* Goal of the exercise *
Transcribe every entry word for word, leaving out all images.

━━━━━ Supplied material ━━━━━

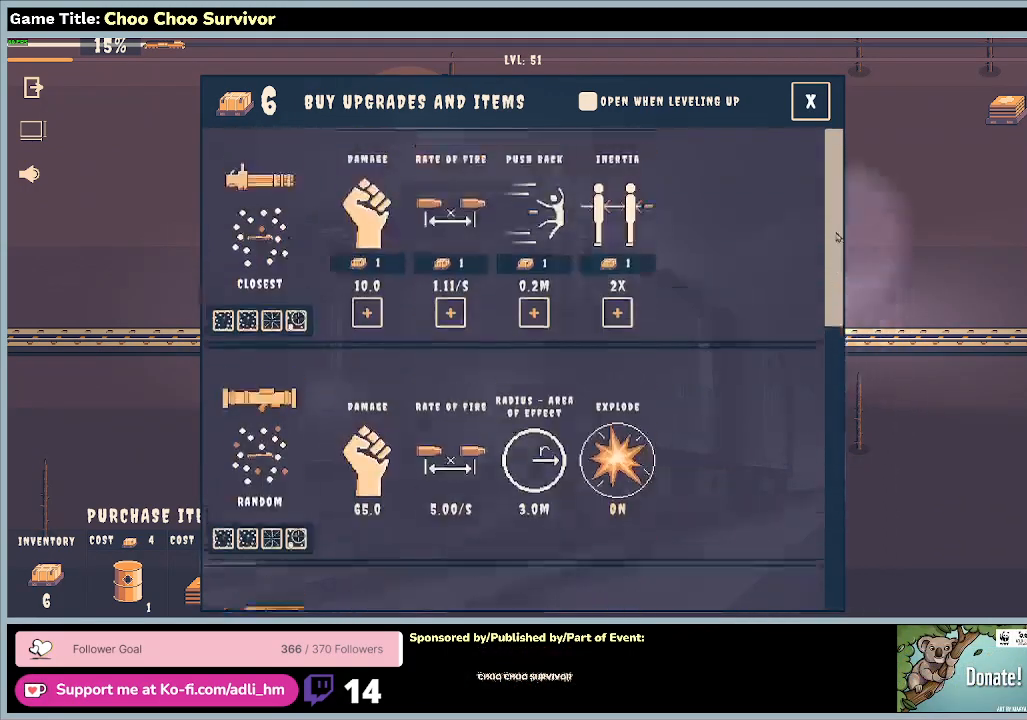
{"keys": [], "mouse": [], "events": [[433, "mouse_left", "up"]]}
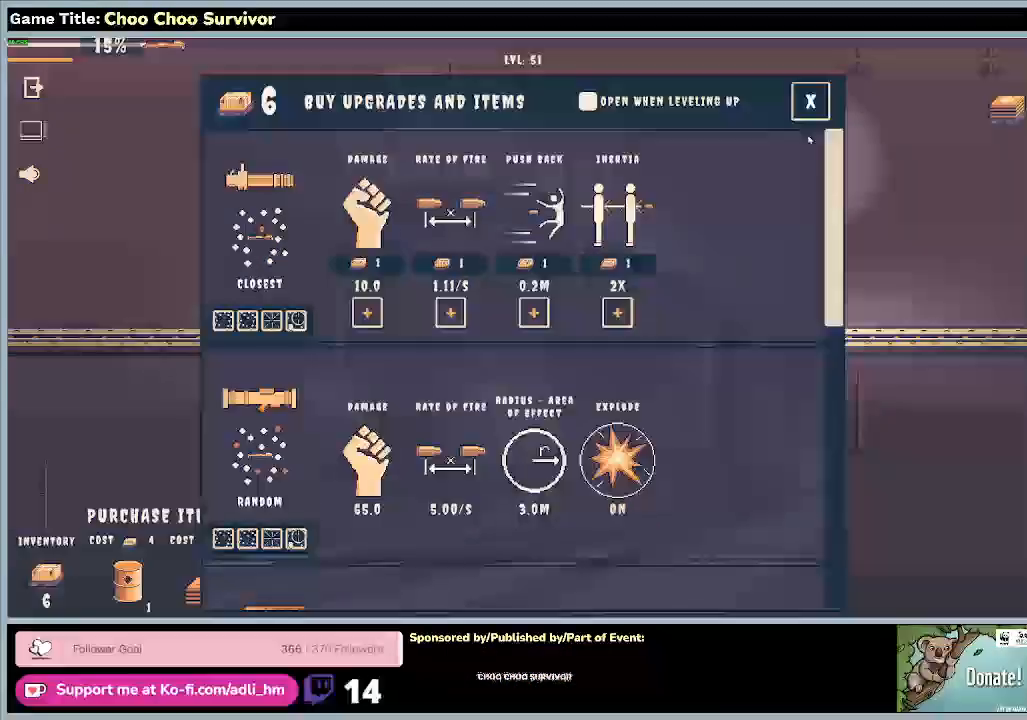
{"keys": [], "mouse": [], "events": []}
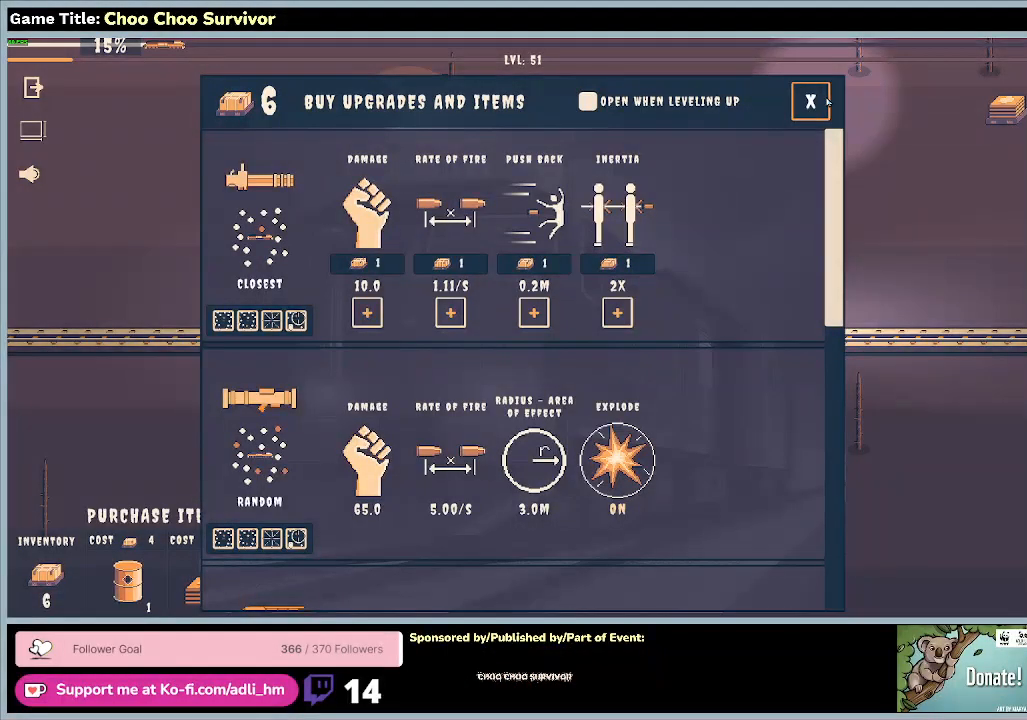
{"keys": [], "mouse": [], "events": [[167, "mouse_left", "down"], [433, "mouse_left", "up"]]}
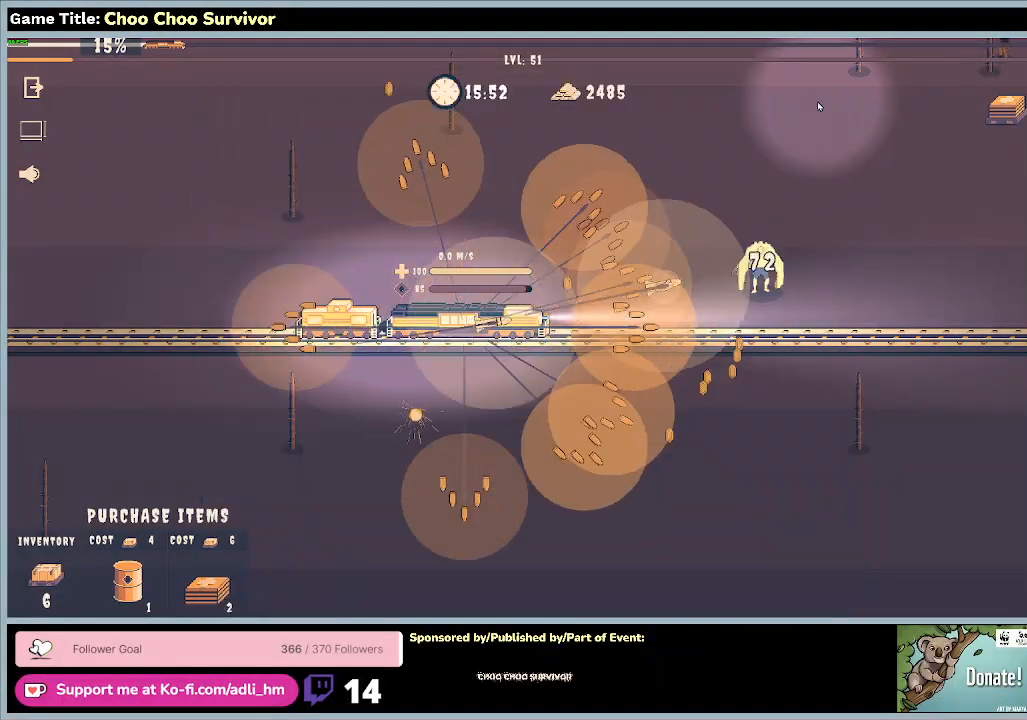
{"keys": [], "mouse": [], "events": []}
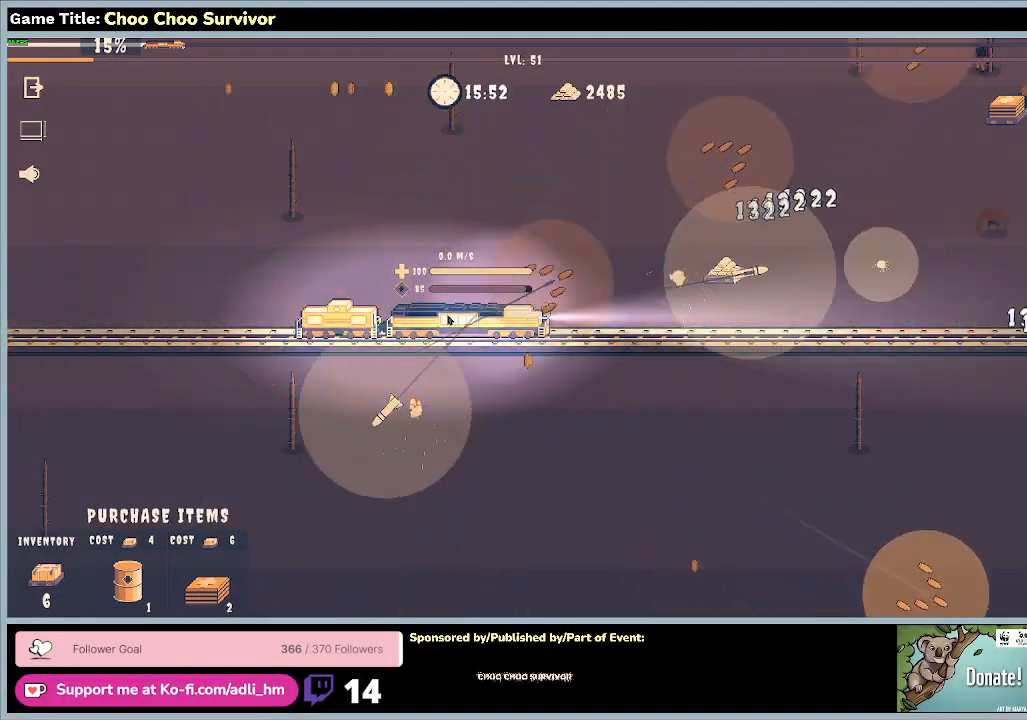
{"keys": [], "mouse": [], "events": []}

━━━━━

* Expected answer *
{"keys": [], "mouse": [], "events": [[433, "mouse_left", "up"]]}
{"keys": [], "mouse": [], "events": []}
{"keys": [], "mouse": [], "events": [[167, "mouse_left", "down"], [433, "mouse_left", "up"]]}
{"keys": [], "mouse": [], "events": []}
{"keys": [], "mouse": [], "events": []}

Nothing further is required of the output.